» Given text

GLP-1 obesity trials shift focus from weight loss to broader hepatic, cardiometabolic, and inflammatory outcomes
Background
The global epidemic of obesity presents a significant public health challenge, driving increased risk for numerous comorbidities including type 2 diabetes, cardiovascular disease, and non-alcoholic fatty liver disease. Current pharmacological interventions often fall short of achieving sustained, clinically meaningful weight loss with comprehensive metabolic benefits. Glucagon-like peptide-1 (GLP-1) receptor agonists have emerged as a cornerstone in obesity management, demonstrating efficacy in weight reduction and improved glycemic control. Understanding the evolving landscape of clinical research into GLP-1-based interventions is crucial to identify emerging therapeutic targets and optimize future drug development strategies.
Study Design
Researchers conducted a registry-based cross-sectional qualitative analysis of ClinicalTrials.gov data, retrieved on October 18, 2025. The study identified 227 completed interventional trials evaluating GLP-1 receptor agonists, including liraglutide, semaglutide, tirzepatide, exenatide, dulaglutide, and lixisenatide, for obesity. Key variables extracted included study phase, intervention type, enrolment numbers, primary outcomes, and completion year. Descriptive statistics summarized quantitative data, while qualitative thematic synthesis categorized outcome domains and research focus.
Results
A total of 227 completed interventional studies investigating GLP-1-based interventions for obesity were identified. Liraglutide was the most frequently investigated agent, accounting for n = 86 trials. Semaglutide and tirzepatide followed, each investigated in n = 18 trials, with exenatide in n = 15 trials, and other GLP-1 analogues comprising the remainder. Phase 3 and 4 trials predominated the landscape, indicating a mature stage of clinical development for many agents. Most studies enrolled fewer than 200 participants, suggesting a focus on specific populations or early-stage efficacy. Primary outcomes, while still largely weight-related, showed a significant expansion. > There was increasing attention to hepatic, cardiometabolic, and inflammatory endpoints, signaling a broader understanding of GLP-1's pleiotropic effects beyond simple weight and glycemic control. A marked rise in completed trials was observed after 2018, coinciding with the market introduction and increased research into newer, more potent GLP-1 analogues.

» Dataset content
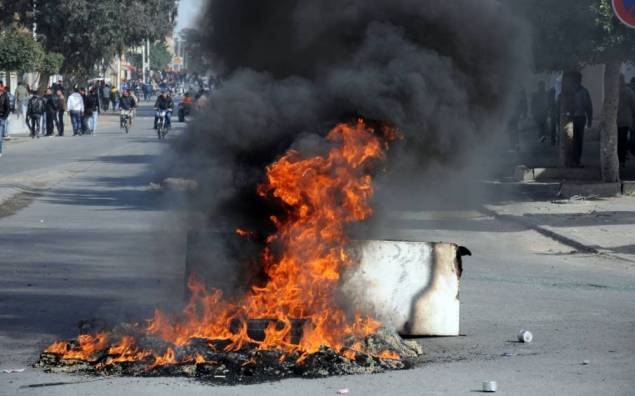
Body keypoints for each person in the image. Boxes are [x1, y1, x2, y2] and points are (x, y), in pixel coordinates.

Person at [572, 72, 593, 167]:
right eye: (576, 79)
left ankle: (577, 160)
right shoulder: (569, 92)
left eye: (578, 79)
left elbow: (589, 107)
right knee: (572, 140)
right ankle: (574, 159)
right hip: (571, 119)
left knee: (579, 140)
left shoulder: (584, 92)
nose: (577, 81)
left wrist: (589, 120)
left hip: (580, 118)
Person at [617, 74, 635, 168]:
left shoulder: (614, 91)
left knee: (620, 141)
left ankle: (620, 159)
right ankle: (621, 160)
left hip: (619, 120)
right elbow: (633, 106)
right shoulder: (628, 91)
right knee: (622, 140)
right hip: (624, 120)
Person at [0, 82, 10, 157]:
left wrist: (4, 118)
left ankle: (0, 151)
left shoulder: (5, 96)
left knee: (0, 136)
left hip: (1, 117)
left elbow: (8, 108)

» Exercise prompt
Quote the GLP-1 trials summary word for word, starting with "Study Design" and going on through "and research focus.".

» Task response
Study Design
Researchers conducted a registry-based cross-sectional qualitative analysis of ClinicalTrials.gov data, retrieved on October 18, 2025. The study identified 227 completed interventional trials evaluating GLP-1 receptor agonists, including liraglutide, semaglutide, tirzepatide, exenatide, dulaglutide, and lixisenatide, for obesity. Key variables extracted included study phase, intervention type, enrolment numbers, primary outcomes, and completion year. Descriptive statistics summarized quantitative data, while qualitative thematic synthesis categorized outcome domains and research focus.